Prensler hemen kuşun peşinden atılıyorlar. Alevler Shai'ye yöneliyor ve neredeyse kuyruğunun ucunu yakalıyor. Onu yakacaklarını düşünüp bir an nefesimi tutuyorum. Ardından ağaçların içine güvenli bir şekilde girişini izliyorum.
Bir dakika kadar sonra, arka yoldan uçarak gizlice omzuma geri dönüyor. Yaptığından dolayı kendisiyle gurur duyuyor.
“Saçına mı sıçtın yani? Çılgın kuş,” diye fısıldıyorum ve aynı zamanda ben de onunla gurur duyuyorum.
“Onlardan nefret ediyorum, biliyor musun? Hepsinden! Ah, harika…” diye konuşmaya başlıyorum ama gözlerim ona odaklandığında cümlem yarım kalıyor.
Thaddeus sanki bir kuş sürüsüne bakıyormuş gibi bakıyor.
Ama bakışları tek bir kuşa odaklanmış durumda.
Omzumda duran mavi kuşa.
Lanet olsun, ormanda prensler tarafından bir daha taciz edilmeyi planlamıyordum. Yine de beni buluyorlar.
Bu aşamada, elimden gelen en hızlı şekilde ağaçtan iniyorum.
“Üzgünüm Shai, ben gidiyorum,” diyorum yere atlarken ve eve doğru koşmaya başlıyorum.
Bir dala konarak bana veda ötüşü ile karşılık veriyor.
Ağaçların arasından sıyrılıp sessiz kalmaya çalışırken prensin varlığına dair her türlü işareti dikkatle dinliyorum.
Sessizlik arıyorum diye kendi kendime düşünüyorum. Ona doğrudan cevap vermiyorum. Eve doğru koşmaya devam ediyorum.
Sonunda nefes nefese kalıyorum. Midem altüst olmuş gibi hissederek dinlenecek bir kütük bulup üzerine oturuyorum.

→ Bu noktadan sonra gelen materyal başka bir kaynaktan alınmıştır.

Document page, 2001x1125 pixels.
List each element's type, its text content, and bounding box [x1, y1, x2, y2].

Endişeli hissediyorum, korkuyorum ve öfkeliyim. Son derece sinirlenmiş hissediyorum.
Prenslerin etrafta olduğu tüm zamanlarda ya da onları gördüğümde ya da varlıklarını hissettiğimde… Bu oluyor.

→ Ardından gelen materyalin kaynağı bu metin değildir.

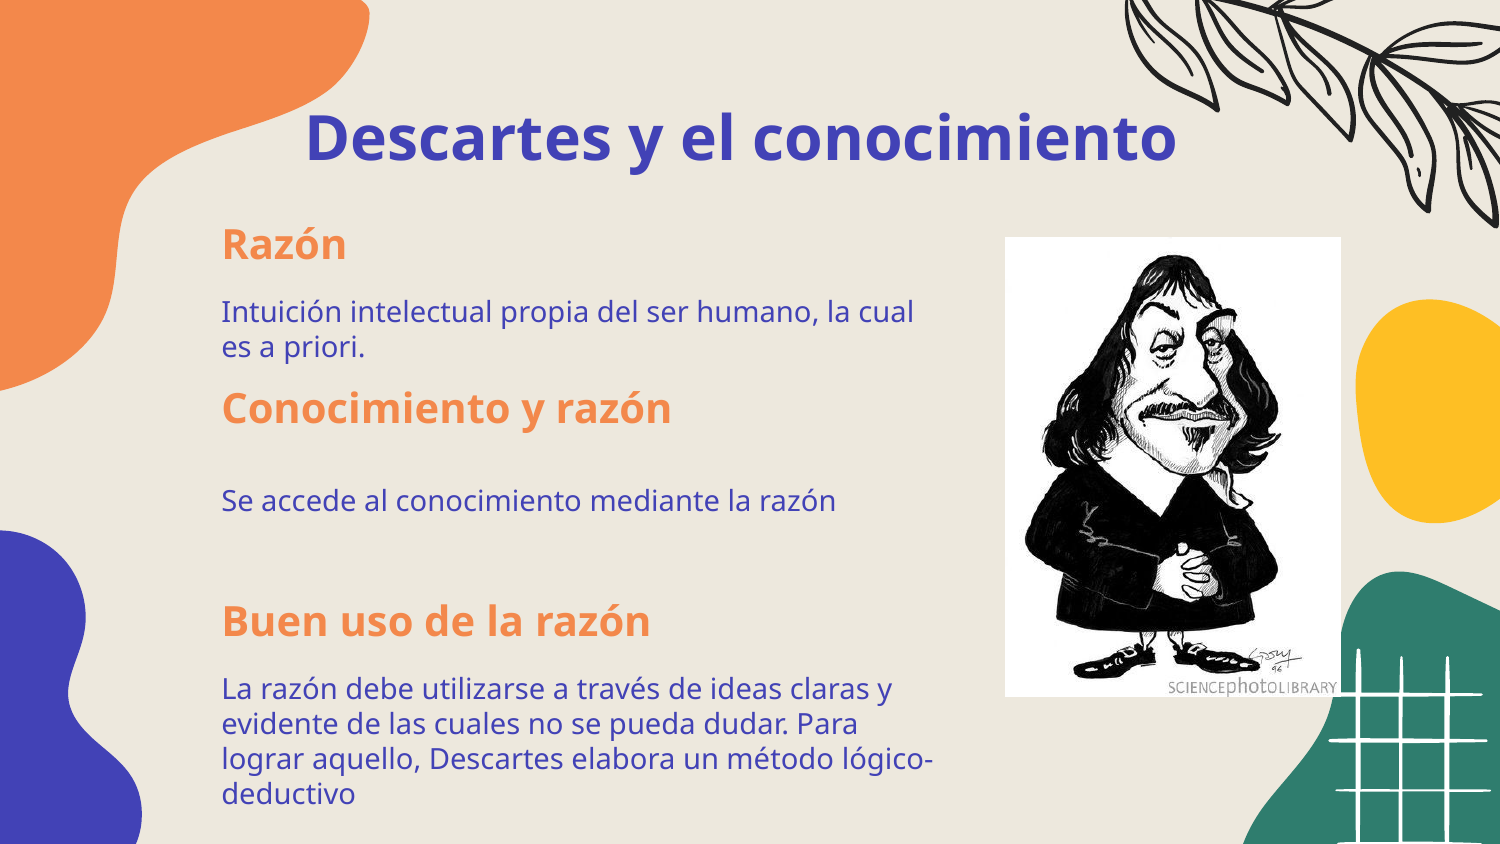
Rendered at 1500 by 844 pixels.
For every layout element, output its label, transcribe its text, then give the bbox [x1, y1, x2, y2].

title Buen uso de la razón [206, 586, 963, 655]
title Descartes y el conocimiento [118, 88, 1382, 183]
subtitle Se accede al conocimiento mediante la razón [206, 466, 963, 566]
title Conocimiento y razón [206, 397, 963, 466]
subtitle La razón debe utilizarse a través de ideas claras y evidente de las cuales no se pueda dudar. Para lograr aquello, Descartes elabora un método lógico-deductivo [206, 655, 963, 755]
subtitle Intuición intelectual propia del ser humano, la cual es a priori. [206, 278, 963, 378]
picture [1005, 237, 1341, 697]
title Razón [206, 209, 963, 278]
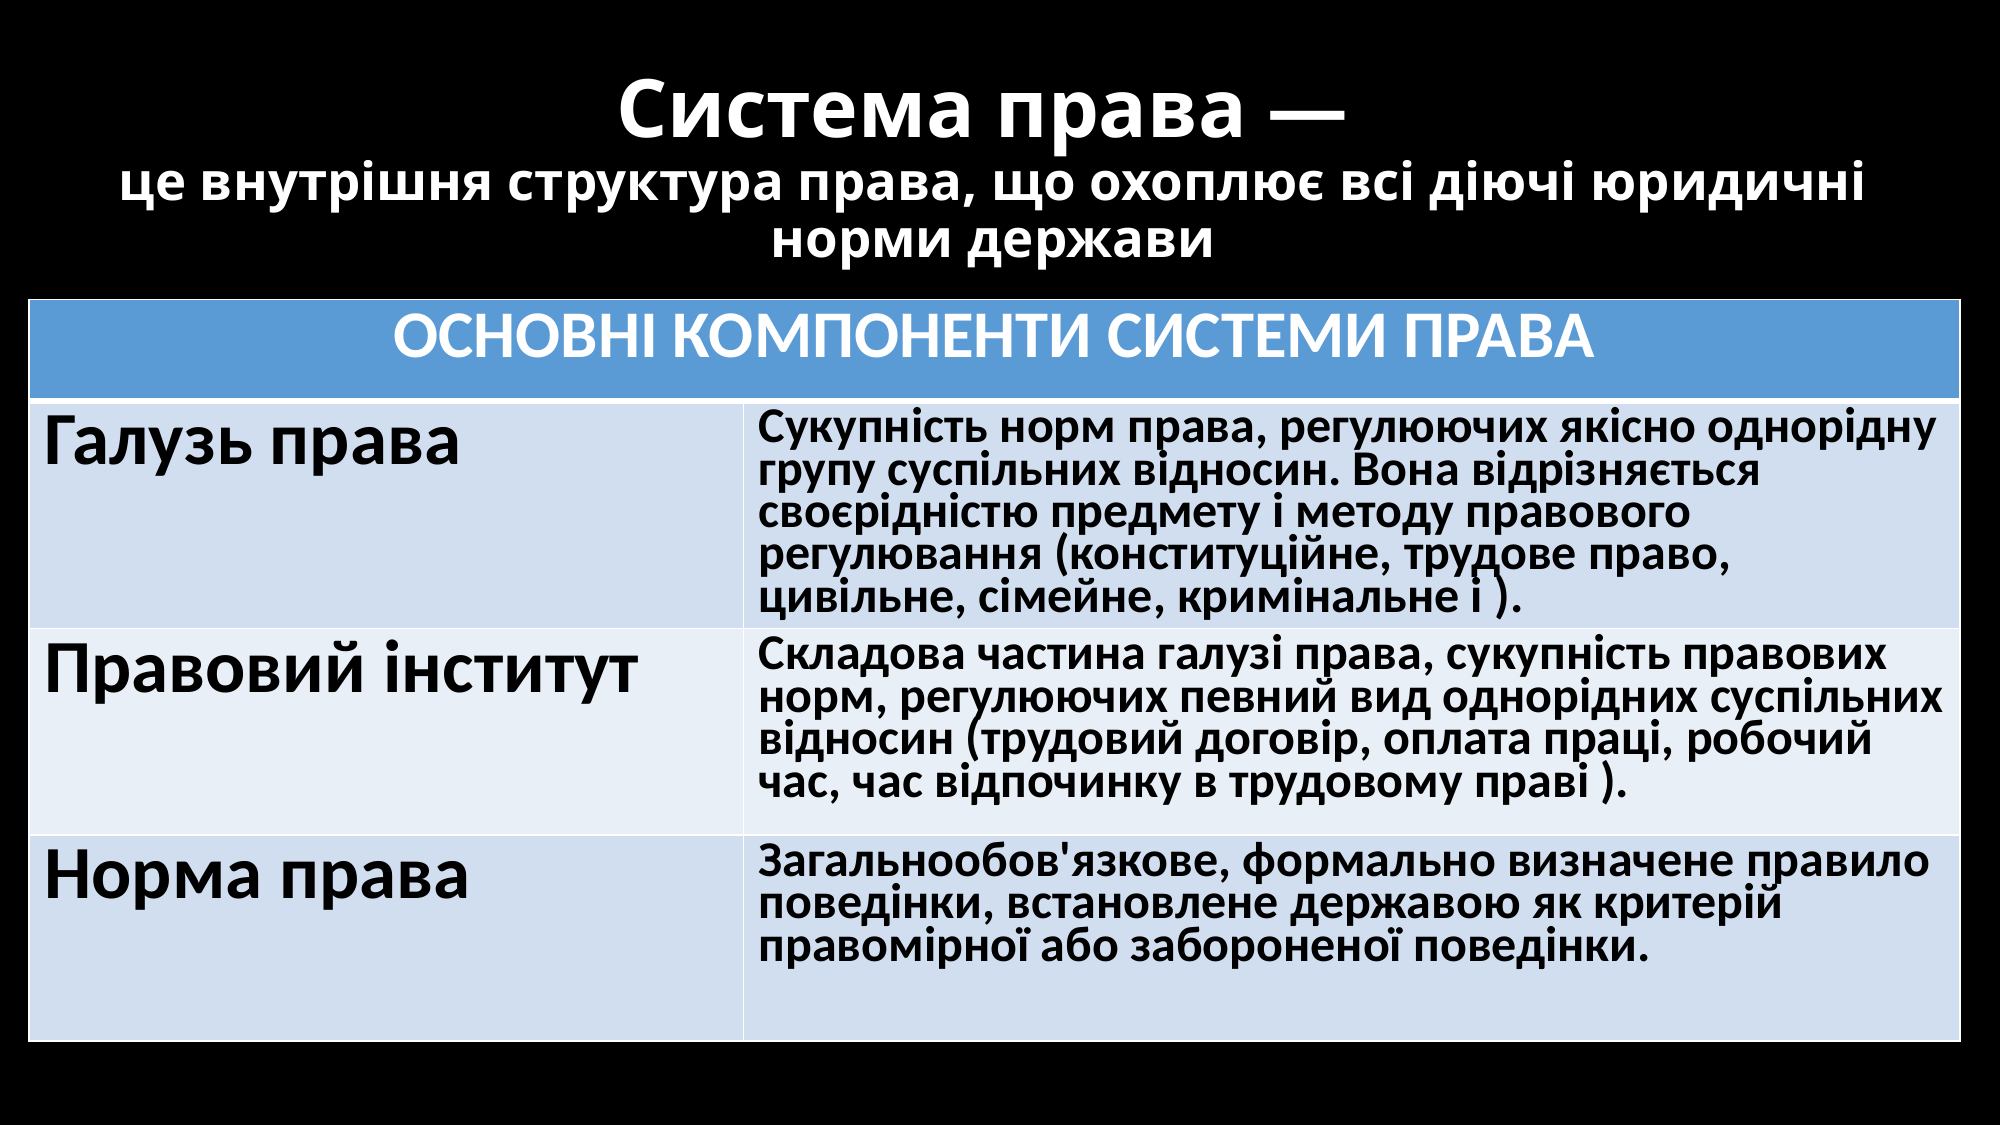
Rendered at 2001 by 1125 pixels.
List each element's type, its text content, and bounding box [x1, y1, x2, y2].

Derinden sarsılmış hissediyorum. Kafam karışık ve duygusalım.
Hayatımda hiç hissetmediğim kadar üstelik.
Thaddeus'u ve Sylvan'ı engelliyorum. Benimle iletişime geçmelerine izin vermemenin tehlikesi, benim de onlara ulaşma yeteneğimi reddetmek zorunda kalmam.
Nerede oldukları ya da beni arayıp aramadıkları hakkında hiçbir fikrim yok böylece.

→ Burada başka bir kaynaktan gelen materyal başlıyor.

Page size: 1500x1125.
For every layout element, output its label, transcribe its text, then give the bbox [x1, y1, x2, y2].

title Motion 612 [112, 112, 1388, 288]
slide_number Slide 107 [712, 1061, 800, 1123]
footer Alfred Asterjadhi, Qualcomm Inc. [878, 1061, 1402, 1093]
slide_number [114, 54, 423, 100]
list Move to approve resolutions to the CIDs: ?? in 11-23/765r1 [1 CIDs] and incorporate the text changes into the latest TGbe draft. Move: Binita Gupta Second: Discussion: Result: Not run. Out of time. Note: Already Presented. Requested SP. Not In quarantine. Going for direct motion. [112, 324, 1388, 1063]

Küçük bir dinlenme molası verdikten sonra eve doğru yol almaya devam ediyorum.
Onları hiç görmüyorum.
Ama tek bildiğim beni takip ettikleri.
Koşarken kendimi gergin hissediyorum.
Birden bana bu kadar ilgi göstermelerini istemezdim. Gerçek şu ki, ben... Beni tanımalarını istemiyorum.
Aslında herkesi olduğuma inandırdığım gibi soğuk ya da sessiz biri değilim.
Madeline.
Onun tutkusu da benimkiyle aynıydı, tamam mı? Bunu kabul ediyorum. İkimiz de aynı öfkeye ve aynı bağımsızlık tutkusuna sahibiz.
Madeline'in neden kendi bağımsızlık tutkusunu kaybettiğini anlayamıyorum.
Ben de kaybedeceğimden korkuyorum.
Prenslerin varlığı beni sarsıyor ve bense bunu görmelerine izin vermemek için elimden gelen her şeyi yapmaya hazırım.